The council delibrated, and ultimately found no reason to side with the developer’s appeal.
“While much of Bown Crossing is working really well – maybe too well – there’s still that part of it that is still that suburban style that doesn’t really facilitate that kind of park and walk that might work in a different place,” council member Elaine Clegg said.
She also noted that this is generally the type of development the city wants to encourage, but the planning and zoning decision is correct based on the city’s laws and policies.
“I can’t find a reason to overturn this decision, but I think the applicant is right this is what we want in this place,” Clegg said.
Council member Holli Woodings agreed.
“I definitely see the aspiration here of having something that is really pedestrian-oriented that is right by transit, but I just don’t think we are there yet,” she said. “It’s a big parking reduction, it’s substantial.”

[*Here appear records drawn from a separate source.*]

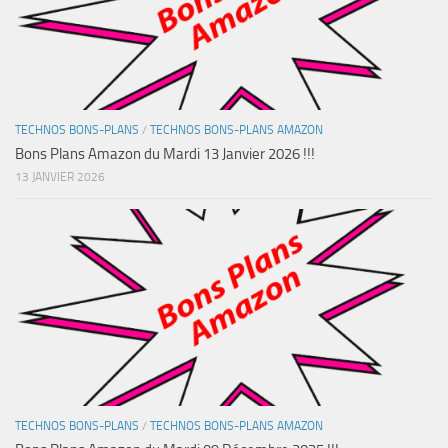
TECHNOS BONS-PLANS
/
TECHNOS BONS-PLANS AMAZON
Bons Plans Amazon du Mardi 13 Janvier 2026 !!!
13 JANVIER 2026
TECHNOS BONS-PLANS
/
TECHNOS BONS-PLANS AMAZON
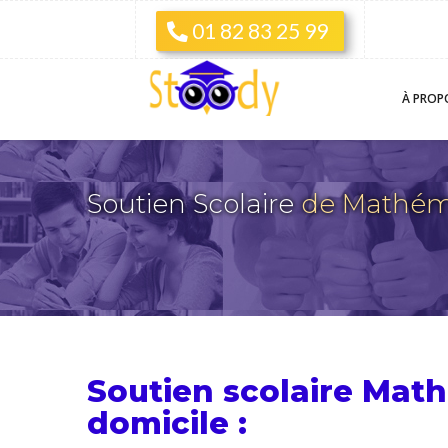
01 82 83 25 99
À PROP
Soutien Scolaire
de Mathém
Soutien scolaire Mat
domicile :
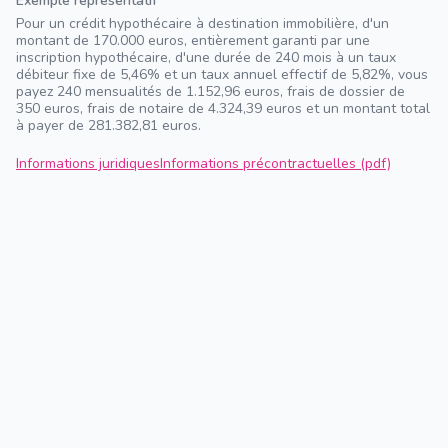
Exemple représentatif
Pour un crédit hypothécaire à destination immobilière, d'un
montant de 170.000 euros, entièrement garanti par une
inscription hypothécaire, d'une durée de 240 mois à un taux
débiteur fixe de 5,46% et un taux annuel effectif de 5,82%, vous
payez 240 mensualités de 1.152,96 euros, frais de dossier de
350 euros, frais de notaire de 4.324,39 euros et un montant total
à payer de 281.382,81 euros.
Informations juridiques
Informations précontractuelles (pdf)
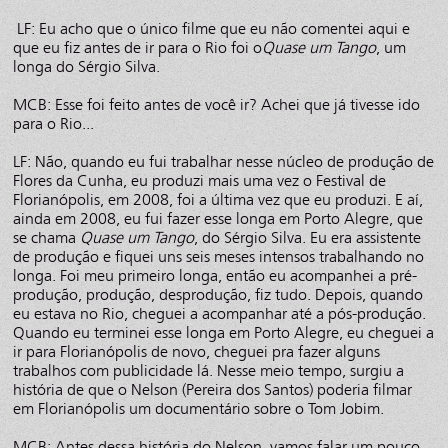
LF: Eu acho que o único filme que eu não comentei aqui e
que eu fiz antes de ir para o Rio foi o
Quase um Tango
, um
longa do Sérgio Silva.
MCB: Esse foi feito antes de você ir? Achei que já tivesse ido
para o Rio...
LF: Não, quando eu fui trabalhar nesse núcleo de produção de
Flores da Cunha, eu produzi mais uma vez o Festival de
Florianópolis, em 2008, foi a última vez que eu produzi. E aí,
ainda em 2008, eu fui fazer esse longa em Porto Alegre, que
se chama
Quase um Tango
, do Sérgio Silva. Eu era assistente
de produção e fiquei uns seis meses intensos trabalhando no
longa. Foi meu primeiro longa, então eu acompanhei a pré-
produção, produção, desprodução, fiz tudo. Depois, quando
eu estava no Rio, cheguei a acompanhar até a pós-produção.
Quando eu terminei esse longa em Porto Alegre, eu cheguei a
ir para Florianópolis de novo, cheguei pra fazer alguns
trabalhos com publicidade lá. Nesse meio tempo, surgiu a
história de que o Nelson (Pereira dos Santos) poderia filmar
em Florianópolis um documentário sobre o Tom Jobim.
MCB: Antes dessa história do Nelson, vamos falar um pouco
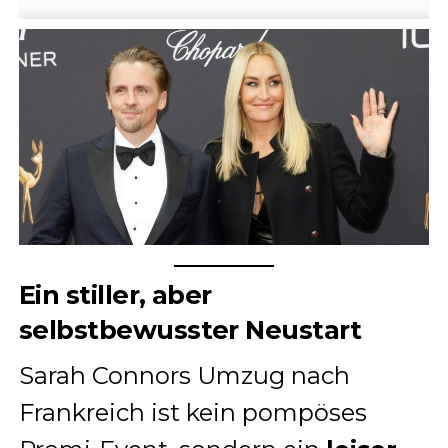
Ein stiller, aber
selbstbewusster Neustart
Sarah Connors Umzug nach
Frankreich ist kein pompöses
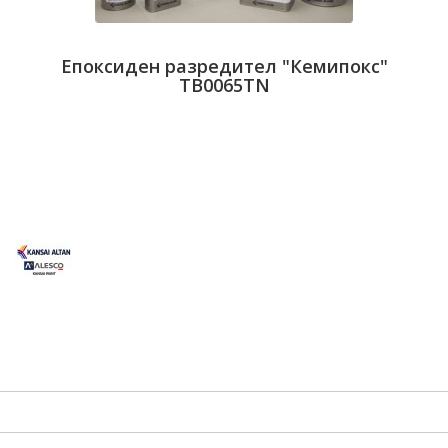
Епоксиден разредител "Кемипокс"
TB0065TN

Council President Lauren McLean said the city should look at this development as it impacts other similar concepts around the city. City leaders, planners and staff often hold up Bown Crossing as an example of the type of development they want to encourage.
“There’s a parking puzzle that we didn’t forsee, and that we should look at in other areas in the city where we are trying to do activity centers like that,” she said. “Parking is not unlike roadways – the more you provide, the more you want to bring their car.”
The final council vote was unanimous.
In her testimony, Carroll also said the issue is likely bound for court.
“This is a future civil dispute, and we are confident we would prevail,” she said.